Keadaan  demikian memang tidak selalu mudah untuk dihindari, terutama bagi mereka  yang pernah asyik bergelimang dengan cerita- cerita yang digemari orang  banyak. Dalam bentuknya sebagai novel, kepincangan-kepincangannya  memang tidak jelas, tapi serentak kisah-kisah demikian di filmkan,  kelihatan sekali bahwa ia tidak secara sewajarnya berkisah tentang  manusia. Bumi Makin Panas yang cerita dan skenarionya ditulis Ali Shahab  sendiri, merupakan contoh terbaik dari hal tersebut. Kebiasaannya  berasyik-asyik dengan bagian-bagian tubuh yang menggiurkan,  dialog-dialog terbuka yang memberi kepuasan bagi yang mengucapkan maupun  sebagian dari pendengarnya, kemudian menempatkan Ali Shahab pada suatu  posisi bagian-bagian lain cerita tentang manusia-manusia yang menarik  perhatiannya itu

Perhatian yang berlebih-lebihan pada sex itulah  yang mengakibatkan tokohtokoh Ali tidak utuh sebagai manusia. Kesan ini  mudah sekali dirasakan apabila film pertamanya itu ditonton dengan  seksama. Di situ konflik-konflik kemanusiaan tidak mendapat perhatian  yang wajar. Maria (Suzanna) yang keluar dari penjara -- setelah  bertahun-tahun berada di sana karena membunuh ayahnya sendiri ketika ia  masih kecil -- tidak terlalu beda dengan seorang pragawati yang keluar  dari Hotel Indonesia selepas sebuah pameran pakaian. Pertemuan kembali  Johan (Aedy Moward) dengan Maria di tempat pelacuran -- setelah tiga  bulan Johan mencari-cari Maria yang kelihatan dicintainya -- juga  dibiarkan berlalu begitu saja oleh sang sutradara. Kalau saja Ali Shahab  punya waktu merenungkan keutuhan tokoht okohnya, tidak terlalu banyak  yang ia harus perbuat untuk memperbaiki film pertamanya itu. Barangkali  beberapa close up, atau teknik kamera apa lagi yang lain, dan hal-hal  demikian tentulah bukan soal sulit bagi Ali Shahab yang terampil itu. 

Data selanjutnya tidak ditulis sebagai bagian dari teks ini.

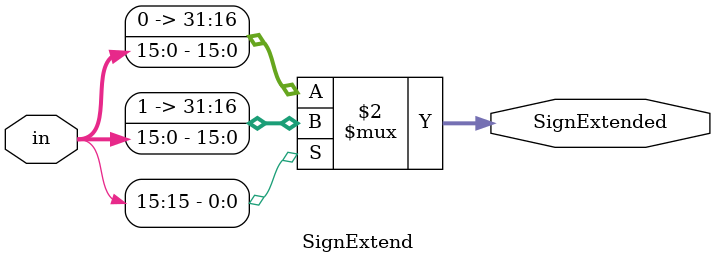
<source format=v>
`timescale 1ns / 1ns
module SignExtend(in, SignExtended);
    output [31:0] SignExtended;
    input [15:0] in;
    assign SignExtended = (in[15] == 1'b0) ? {16'b0, in} : {16'b1111111111111111, in};
endmodule // SignExtend

</source>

Sanggar. Tapi barangkali memang terlalu berlebihan untuk meminta  soal-soal psikologis macam demikian kepada pengarang cerita hiburan  macam Ali Shahab. Dan dalam anggapan demikian itulah orang karus  menerima kehadiran tokoh pelukis Arie (Dicky Suprapto) yang hidup pada  sebuah sanggar yang bagus -- lengkap dengan telepon -- pada suatu pantai  yang indah. Dicintai oleh seorang gadis manis, keponakan Johan yang  banyak membantunya, Arie malah jatuh cinta pada pelacur setelah  membelanya pad suatu perkelahian di sebuah klab malam. Terang tokoh  macarn demikian cuma ada dalam karangan-karangan hiburan yang banyak  memenuhi majalah-majalah hiburan yang puluhan jumlahnya di ibu kota ini.  Tapi dengan amat bergembira, setiap orang harus mengakui bahwa sebagai  sutradara, Ali Shahab mempunyai kebolehan

Boleh kita tidak  senang dengan kisahnya, tapi sebagai sebuah film, Bumi Makin Panas  dikerjakan dengan rapi permainan, sudut pemotretan maupun pengarahan  artistik -- dan manis. Ada kemungkinan bahwa denan cerita dan skenario  yang ditulis orang lain, Ali Shahab bisa menghasilkan sebuah film  Indonesia yang sejak lama dirindukan.